*EXCERPT PROVIDED*
+ + + +

For unionWith[Key], I suspect the motivation is to inline the function argument, so using it doesn't incur function calls.

We can consider using INLINABLE for these instead. Feel free to open an issue.

treeowl commented 2 years ago

When we don't inline the function, it's probably better to pass the function around through the recursion instead of pulling it out. Tradeoffs....

sjakobi commented 2 years ago

Could you please rebase, so the changes from #407 are removed from the diff?

oberblastmeister commented 2 years ago

What should I do about inlining? I understand the need to eliminate the closures, but the functions are truly massive, intersection has 1,700 terms, while unionWithKey has 2,200! Wouldn't it be bad to mark these as {-# INLINE #-}? We could add a comment saying to explicitly inline if you want to remove the closure.

oberblastmeister commented 2 years ago

Also if we pass the function around through recursion, then we wouldn't be able to implement intersection in terms of intersectionWithKey right?

+ + + +

*DATA BELOW*
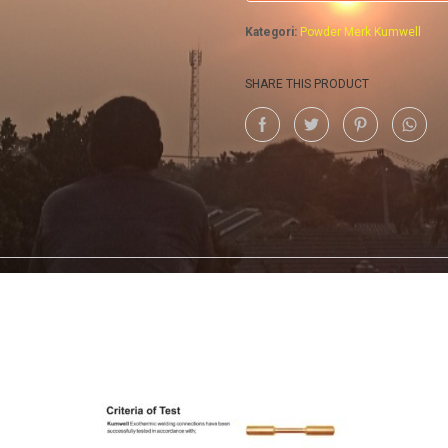
Kategori:
Powder Merk Kumwell
SHARE THIS PRODUCT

+ + + +

*QUESTIONS*
1. According to the inlining discussion, how many terms does unionWithKey have?
2. List every username that the inlining discussion shows as the author of a comment.
3. Continue the discussion about inlining unionWithKey and intersection from the point where it ends.

*RESULTS*
1. 2,200

2. treeowl, sjakobi, oberblastmeister

3.
sjakobi commented 2 years ago

What should I do about inlining? I understand the need to eliminate the closures, but the functions are truly massive, intersection has 1,700 terms, while unionWithKey has 2,200! Wouldn't it be bad to mark these as {-# INLINE #-}?

I think we should stick with INLINABLE until we're convinced that INLINE is better somehow. INLINABLE is better for compile times for example.

We could add a comment saying to explicitly inline if you want to remove the closure.

I think the docs of these functions are the wrong place to teach people about GHC.Exts.inline. Maybe it should be mentioned in https://github.com/input-output-hk/hs-opt-handbook.github.io?!

oberblastmeister commented 2 years ago

@sjakobi Is there anything else that I need to do?

sjakobi commented 2 years ago

Thank you, @oberblastmeister! :)